### Parts of the exercise
A. Return the part of the Kudu and Sentry Q&A starting at "Answer: There are" and ending at "for Hadoop resources.", copied word for word.
B. Translate this sentence from the Kudu and Sentry Q&A into Spanish: "Apache Sentry is a granular, role-based authorization module for Hadoop."

### Passage
____________________
Question-26: What kind of applications where Kudu best fit?

Answer: There are following things which are difficult to implement on currently available Hadoop Technologies, but Kudu can help

  • Reporting application: Where new data must be immediately available for end users.
  • Time-series applications: Querying large amount of historic data as well as granular queries on individual entity.
  • Predictive Models: Application which uses the predictive models for making real-time decisions, with the periodic refreshes of the predictive models based on historical data. 

 

Question-27: What is Apache Sentry?

Answer: Apache Sentry is a granular, role-based authorization module for Hadoop. It is used as a plugin for authorization engine for Hadoop components. Using this we can define authorization rules to validate a user or application’s access requests for Hadoop resources.
____________________
Entries in the collection
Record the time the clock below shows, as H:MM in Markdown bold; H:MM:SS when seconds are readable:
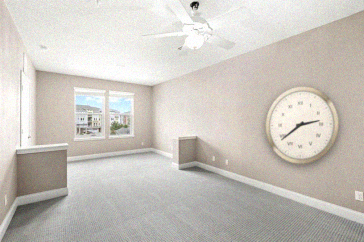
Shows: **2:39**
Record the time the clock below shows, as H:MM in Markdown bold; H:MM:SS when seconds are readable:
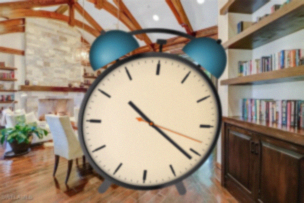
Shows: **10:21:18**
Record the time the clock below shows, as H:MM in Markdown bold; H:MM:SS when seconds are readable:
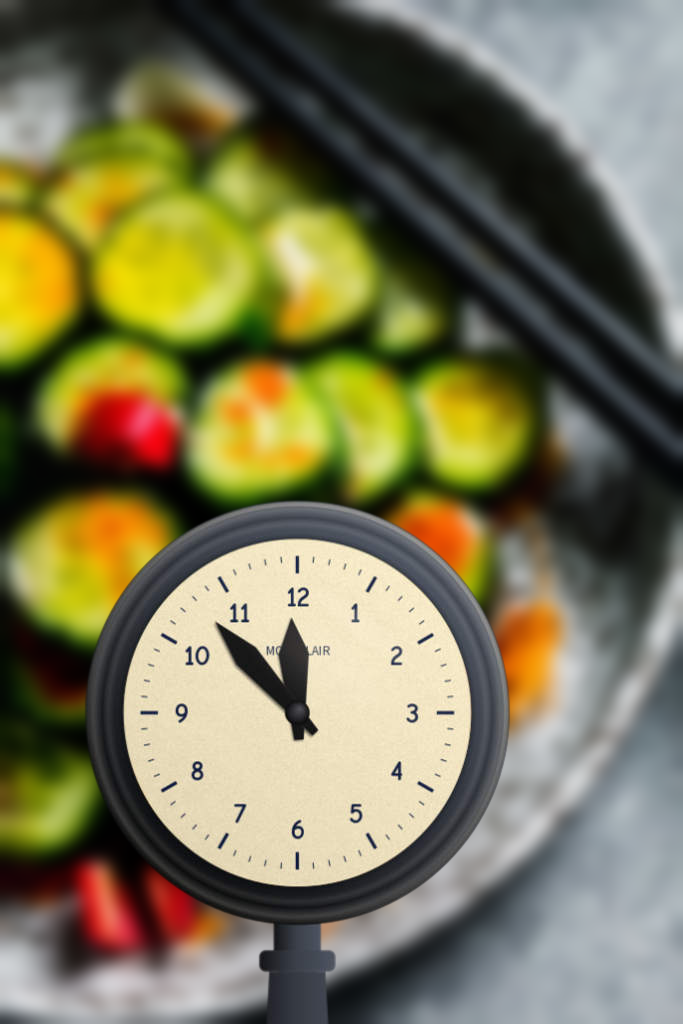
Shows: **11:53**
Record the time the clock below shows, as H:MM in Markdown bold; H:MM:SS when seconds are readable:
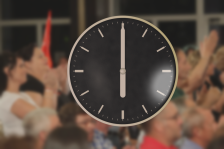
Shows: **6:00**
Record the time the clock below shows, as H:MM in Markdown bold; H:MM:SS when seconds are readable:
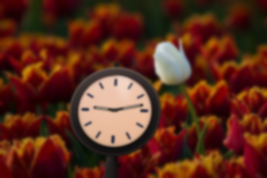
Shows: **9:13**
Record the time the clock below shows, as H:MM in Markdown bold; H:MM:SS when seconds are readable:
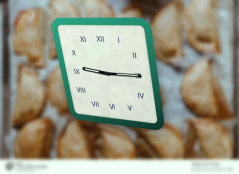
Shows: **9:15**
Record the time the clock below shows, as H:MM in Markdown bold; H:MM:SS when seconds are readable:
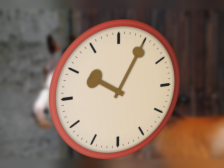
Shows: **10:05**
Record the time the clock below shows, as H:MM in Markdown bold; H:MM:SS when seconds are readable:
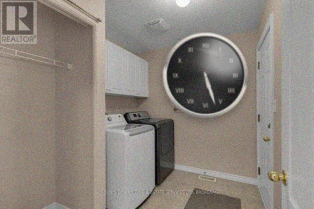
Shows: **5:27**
____________________
### Solutions to the tasks
A.
Answer: There are following things which are difficult to implement on currently available Hadoop Technologies, but Kudu can help

  • Reporting application: Where new data must be immediately available for end users.
  • Time-series applications: Querying large amount of historic data as well as granular queries on individual entity.
  • Predictive Models: Application which uses the predictive models for making real-time decisions, with the periodic refreshes of the predictive models based on historical data. 

 

Question-27: What is Apache Sentry?

Answer: Apache Sentry is a granular, role-based authorization module for Hadoop. It is used as a plugin for authorization engine for Hadoop components. Using this we can define authorization rules to validate a user or application’s access requests for Hadoop resources.

B. Apache Sentry es un módulo de autorización granular y basado en roles para Hadoop.